▶ _Required action_:
Without altering a single character, set down all of the data below.

▶ _Record extracts_:

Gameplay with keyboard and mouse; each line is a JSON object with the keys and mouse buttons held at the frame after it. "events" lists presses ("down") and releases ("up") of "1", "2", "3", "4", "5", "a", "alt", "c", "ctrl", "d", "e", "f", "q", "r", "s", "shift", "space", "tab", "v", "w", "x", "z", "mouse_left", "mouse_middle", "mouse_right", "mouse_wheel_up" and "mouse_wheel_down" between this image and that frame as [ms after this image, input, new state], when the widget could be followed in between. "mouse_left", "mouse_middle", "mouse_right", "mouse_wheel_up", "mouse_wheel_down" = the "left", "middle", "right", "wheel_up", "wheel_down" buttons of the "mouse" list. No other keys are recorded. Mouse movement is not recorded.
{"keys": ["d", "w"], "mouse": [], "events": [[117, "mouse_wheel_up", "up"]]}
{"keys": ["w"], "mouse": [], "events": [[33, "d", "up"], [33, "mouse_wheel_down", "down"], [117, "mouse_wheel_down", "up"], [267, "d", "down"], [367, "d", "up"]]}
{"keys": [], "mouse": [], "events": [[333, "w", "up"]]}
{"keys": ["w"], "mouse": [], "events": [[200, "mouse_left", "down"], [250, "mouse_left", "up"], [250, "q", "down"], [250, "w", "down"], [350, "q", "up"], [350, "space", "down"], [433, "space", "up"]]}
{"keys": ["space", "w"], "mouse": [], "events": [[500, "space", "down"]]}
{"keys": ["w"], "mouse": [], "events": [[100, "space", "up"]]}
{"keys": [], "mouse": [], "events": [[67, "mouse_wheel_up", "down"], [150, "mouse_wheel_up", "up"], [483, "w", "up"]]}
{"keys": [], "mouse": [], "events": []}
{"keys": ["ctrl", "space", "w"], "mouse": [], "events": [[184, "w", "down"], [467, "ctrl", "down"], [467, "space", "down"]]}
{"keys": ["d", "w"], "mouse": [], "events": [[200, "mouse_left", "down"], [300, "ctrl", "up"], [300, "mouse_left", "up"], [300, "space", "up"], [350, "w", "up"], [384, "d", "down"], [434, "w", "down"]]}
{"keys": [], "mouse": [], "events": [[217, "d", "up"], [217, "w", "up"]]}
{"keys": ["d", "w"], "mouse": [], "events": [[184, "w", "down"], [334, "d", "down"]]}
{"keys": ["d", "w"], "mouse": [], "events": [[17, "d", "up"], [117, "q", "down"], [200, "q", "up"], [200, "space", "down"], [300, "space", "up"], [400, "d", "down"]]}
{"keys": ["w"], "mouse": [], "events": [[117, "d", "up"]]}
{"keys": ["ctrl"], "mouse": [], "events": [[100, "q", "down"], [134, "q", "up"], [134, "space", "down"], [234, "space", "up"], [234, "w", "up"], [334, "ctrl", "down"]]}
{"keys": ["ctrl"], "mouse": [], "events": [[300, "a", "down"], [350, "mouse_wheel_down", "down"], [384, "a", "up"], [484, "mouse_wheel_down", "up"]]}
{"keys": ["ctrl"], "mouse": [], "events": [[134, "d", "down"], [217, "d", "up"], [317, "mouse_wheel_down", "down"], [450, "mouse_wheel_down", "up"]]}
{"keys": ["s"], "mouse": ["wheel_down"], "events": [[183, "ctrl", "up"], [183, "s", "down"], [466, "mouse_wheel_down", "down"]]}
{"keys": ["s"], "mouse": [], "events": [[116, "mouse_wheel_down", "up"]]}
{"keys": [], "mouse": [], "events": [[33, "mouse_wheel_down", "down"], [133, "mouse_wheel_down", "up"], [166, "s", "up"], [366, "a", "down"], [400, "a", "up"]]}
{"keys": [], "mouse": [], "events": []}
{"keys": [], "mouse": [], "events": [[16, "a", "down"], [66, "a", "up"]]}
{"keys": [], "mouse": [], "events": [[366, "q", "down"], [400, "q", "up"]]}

▶ _Answer to this exercise_:
Gameplay with keyboard and mouse; each line is a JSON object with the keys and mouse buttons held at the frame after it. "events" lists presses ("down") and releases ("up") of "1", "2", "3", "4", "5", "a", "alt", "c", "ctrl", "d", "e", "f", "q", "r", "s", "shift", "space", "tab", "v", "w", "x", "z", "mouse_left", "mouse_middle", "mouse_right", "mouse_wheel_up" and "mouse_wheel_down" between this image and that frame as [ms after this image, input, new state], when the widget could be followed in between. "mouse_left", "mouse_middle", "mouse_right", "mouse_wheel_up", "mouse_wheel_down" = the "left", "middle", "right", "wheel_up", "wheel_down" buttons of the "mouse" list. No other keys are recorded. Mouse movement is not recorded.
{"keys": ["d", "w"], "mouse": [], "events": [[117, "mouse_wheel_up", "up"]]}
{"keys": ["w"], "mouse": [], "events": [[33, "d", "up"], [33, "mouse_wheel_down", "down"], [117, "mouse_wheel_down", "up"], [267, "d", "down"], [367, "d", "up"]]}
{"keys": [], "mouse": [], "events": [[333, "w", "up"]]}
{"keys": ["w"], "mouse": [], "events": [[200, "mouse_left", "down"], [250, "mouse_left", "up"], [250, "q", "down"], [250, "w", "down"], [350, "q", "up"], [350, "space", "down"], [433, "space", "up"]]}
{"keys": ["space", "w"], "mouse": [], "events": [[500, "space", "down"]]}
{"keys": ["w"], "mouse": [], "events": [[100, "space", "up"]]}
{"keys": [], "mouse": [], "events": [[67, "mouse_wheel_up", "down"], [150, "mouse_wheel_up", "up"], [483, "w", "up"]]}
{"keys": [], "mouse": [], "events": []}
{"keys": ["ctrl", "space", "w"], "mouse": [], "events": [[184, "w", "down"], [467, "ctrl", "down"], [467, "space", "down"]]}
{"keys": ["d", "w"], "mouse": [], "events": [[200, "mouse_left", "down"], [300, "ctrl", "up"], [300, "mouse_left", "up"], [300, "space", "up"], [350, "w", "up"], [384, "d", "down"], [434, "w", "down"]]}
{"keys": [], "mouse": [], "events": [[217, "d", "up"], [217, "w", "up"]]}
{"keys": ["d", "w"], "mouse": [], "events": [[184, "w", "down"], [334, "d", "down"]]}
{"keys": ["d", "w"], "mouse": [], "events": [[17, "d", "up"], [117, "q", "down"], [200, "q", "up"], [200, "space", "down"], [300, "space", "up"], [400, "d", "down"]]}
{"keys": ["w"], "mouse": [], "events": [[117, "d", "up"]]}
{"keys": ["ctrl"], "mouse": [], "events": [[100, "q", "down"], [134, "q", "up"], [134, "space", "down"], [234, "space", "up"], [234, "w", "up"], [334, "ctrl", "down"]]}
{"keys": ["ctrl"], "mouse": [], "events": [[300, "a", "down"], [350, "mouse_wheel_down", "down"], [384, "a", "up"], [484, "mouse_wheel_down", "up"]]}
{"keys": ["ctrl"], "mouse": [], "events": [[134, "d", "down"], [217, "d", "up"], [317, "mouse_wheel_down", "down"], [450, "mouse_wheel_down", "up"]]}
{"keys": ["s"], "mouse": ["wheel_down"], "events": [[183, "ctrl", "up"], [183, "s", "down"], [466, "mouse_wheel_down", "down"]]}
{"keys": ["s"], "mouse": [], "events": [[116, "mouse_wheel_down", "up"]]}
{"keys": [], "mouse": [], "events": [[33, "mouse_wheel_down", "down"], [133, "mouse_wheel_down", "up"], [166, "s", "up"], [366, "a", "down"], [400, "a", "up"]]}
{"keys": [], "mouse": [], "events": []}
{"keys": [], "mouse": [], "events": [[16, "a", "down"], [66, "a", "up"]]}
{"keys": [], "mouse": [], "events": [[366, "q", "down"], [400, "q", "up"]]}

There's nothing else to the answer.